Start at the line below containing "ring dip: (152, 132)" and stop at the line containing "ring pip: (164, 120)". Repeat every line of that stretch exactly, and nothing outside it.
----------------------------------------
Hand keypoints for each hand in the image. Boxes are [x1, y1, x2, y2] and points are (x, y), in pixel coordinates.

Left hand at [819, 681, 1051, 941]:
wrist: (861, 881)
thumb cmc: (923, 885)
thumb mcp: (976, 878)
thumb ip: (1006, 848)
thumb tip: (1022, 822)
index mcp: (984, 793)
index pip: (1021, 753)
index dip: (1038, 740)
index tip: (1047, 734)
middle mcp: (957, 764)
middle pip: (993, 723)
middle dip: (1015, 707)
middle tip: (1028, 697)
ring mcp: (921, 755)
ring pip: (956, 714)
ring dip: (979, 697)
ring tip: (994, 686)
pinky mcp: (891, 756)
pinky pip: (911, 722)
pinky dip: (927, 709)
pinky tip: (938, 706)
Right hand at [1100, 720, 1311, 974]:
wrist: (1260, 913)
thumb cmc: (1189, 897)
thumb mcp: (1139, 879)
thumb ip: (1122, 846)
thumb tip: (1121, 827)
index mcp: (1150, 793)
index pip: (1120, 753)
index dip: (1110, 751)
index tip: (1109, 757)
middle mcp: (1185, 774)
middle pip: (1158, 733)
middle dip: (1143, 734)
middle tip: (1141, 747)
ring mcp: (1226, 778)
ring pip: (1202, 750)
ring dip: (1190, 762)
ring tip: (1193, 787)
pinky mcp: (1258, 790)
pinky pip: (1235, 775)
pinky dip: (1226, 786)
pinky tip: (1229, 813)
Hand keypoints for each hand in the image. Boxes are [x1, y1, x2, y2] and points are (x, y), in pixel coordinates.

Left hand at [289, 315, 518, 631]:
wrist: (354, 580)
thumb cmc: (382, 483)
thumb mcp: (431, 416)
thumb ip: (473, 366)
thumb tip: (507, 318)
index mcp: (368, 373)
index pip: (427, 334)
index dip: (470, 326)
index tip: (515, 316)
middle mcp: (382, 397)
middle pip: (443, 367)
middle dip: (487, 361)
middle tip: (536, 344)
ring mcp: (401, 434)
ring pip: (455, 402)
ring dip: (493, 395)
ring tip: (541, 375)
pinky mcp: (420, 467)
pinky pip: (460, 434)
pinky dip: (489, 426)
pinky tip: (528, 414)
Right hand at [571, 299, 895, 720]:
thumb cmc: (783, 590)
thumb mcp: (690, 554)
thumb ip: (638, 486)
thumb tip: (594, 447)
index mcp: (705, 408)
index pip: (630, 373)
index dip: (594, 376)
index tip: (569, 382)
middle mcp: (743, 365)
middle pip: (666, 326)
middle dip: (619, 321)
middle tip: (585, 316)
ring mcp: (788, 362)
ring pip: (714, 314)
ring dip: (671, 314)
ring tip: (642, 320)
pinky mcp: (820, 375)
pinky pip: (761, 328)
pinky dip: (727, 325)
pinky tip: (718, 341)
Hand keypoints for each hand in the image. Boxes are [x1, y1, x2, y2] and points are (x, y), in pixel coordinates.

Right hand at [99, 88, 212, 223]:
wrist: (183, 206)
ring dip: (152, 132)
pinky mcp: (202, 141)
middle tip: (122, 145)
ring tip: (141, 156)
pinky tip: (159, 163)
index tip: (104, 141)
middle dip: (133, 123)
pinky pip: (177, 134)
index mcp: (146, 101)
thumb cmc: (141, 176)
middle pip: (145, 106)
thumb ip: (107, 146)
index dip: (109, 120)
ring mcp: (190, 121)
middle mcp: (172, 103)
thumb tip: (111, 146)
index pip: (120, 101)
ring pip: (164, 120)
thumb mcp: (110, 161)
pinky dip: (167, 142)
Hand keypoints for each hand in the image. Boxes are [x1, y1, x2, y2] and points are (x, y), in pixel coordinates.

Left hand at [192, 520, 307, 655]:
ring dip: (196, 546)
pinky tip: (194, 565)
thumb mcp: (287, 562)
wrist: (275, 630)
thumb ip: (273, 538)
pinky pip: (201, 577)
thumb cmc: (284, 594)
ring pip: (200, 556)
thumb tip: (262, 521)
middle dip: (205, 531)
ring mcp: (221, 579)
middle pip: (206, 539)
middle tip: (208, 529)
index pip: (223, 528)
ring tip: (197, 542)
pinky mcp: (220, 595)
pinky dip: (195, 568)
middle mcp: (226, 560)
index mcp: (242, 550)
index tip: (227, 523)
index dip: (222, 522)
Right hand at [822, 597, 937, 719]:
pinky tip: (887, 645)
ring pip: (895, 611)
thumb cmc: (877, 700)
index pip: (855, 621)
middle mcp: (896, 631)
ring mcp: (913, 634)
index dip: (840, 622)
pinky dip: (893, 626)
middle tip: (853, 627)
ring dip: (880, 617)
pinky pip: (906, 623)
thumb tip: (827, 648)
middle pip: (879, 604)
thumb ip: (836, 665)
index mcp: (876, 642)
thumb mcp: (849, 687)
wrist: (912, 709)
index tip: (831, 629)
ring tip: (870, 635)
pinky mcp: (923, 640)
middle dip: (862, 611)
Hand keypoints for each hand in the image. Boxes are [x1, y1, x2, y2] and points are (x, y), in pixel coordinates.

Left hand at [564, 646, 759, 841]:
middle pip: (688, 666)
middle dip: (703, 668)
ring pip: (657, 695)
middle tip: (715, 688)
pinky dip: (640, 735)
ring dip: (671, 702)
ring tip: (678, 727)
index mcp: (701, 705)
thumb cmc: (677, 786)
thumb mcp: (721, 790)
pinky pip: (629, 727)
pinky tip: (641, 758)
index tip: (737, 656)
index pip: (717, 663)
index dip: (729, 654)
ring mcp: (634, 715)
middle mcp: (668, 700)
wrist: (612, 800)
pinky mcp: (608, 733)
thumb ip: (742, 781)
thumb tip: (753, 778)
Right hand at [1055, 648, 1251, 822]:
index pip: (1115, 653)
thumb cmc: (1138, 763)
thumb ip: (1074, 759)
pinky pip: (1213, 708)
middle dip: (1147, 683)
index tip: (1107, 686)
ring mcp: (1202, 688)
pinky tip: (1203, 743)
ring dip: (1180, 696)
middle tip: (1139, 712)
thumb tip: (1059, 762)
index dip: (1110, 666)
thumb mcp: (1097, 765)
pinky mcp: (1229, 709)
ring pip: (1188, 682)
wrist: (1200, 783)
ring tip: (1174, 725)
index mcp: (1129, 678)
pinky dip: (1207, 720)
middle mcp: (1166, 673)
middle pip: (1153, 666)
----------------------------------------
**EXERCISE OUTPUT**
ring dip: (152, 132)
pinky mcp: (202, 141)
middle tip: (122, 145)
ring tip: (141, 156)
pinky tip: (159, 163)
index tip: (104, 141)
middle dip: (133, 123)
pinky pip: (177, 134)
index mcp: (146, 101)
thumb cmc: (141, 176)
middle pip: (145, 106)
thumb ip: (107, 146)
index dip: (109, 120)
ring mcp: (190, 121)
middle mcp: (172, 103)
thumb tip: (111, 146)
index pip: (120, 101)
ring pip: (164, 120)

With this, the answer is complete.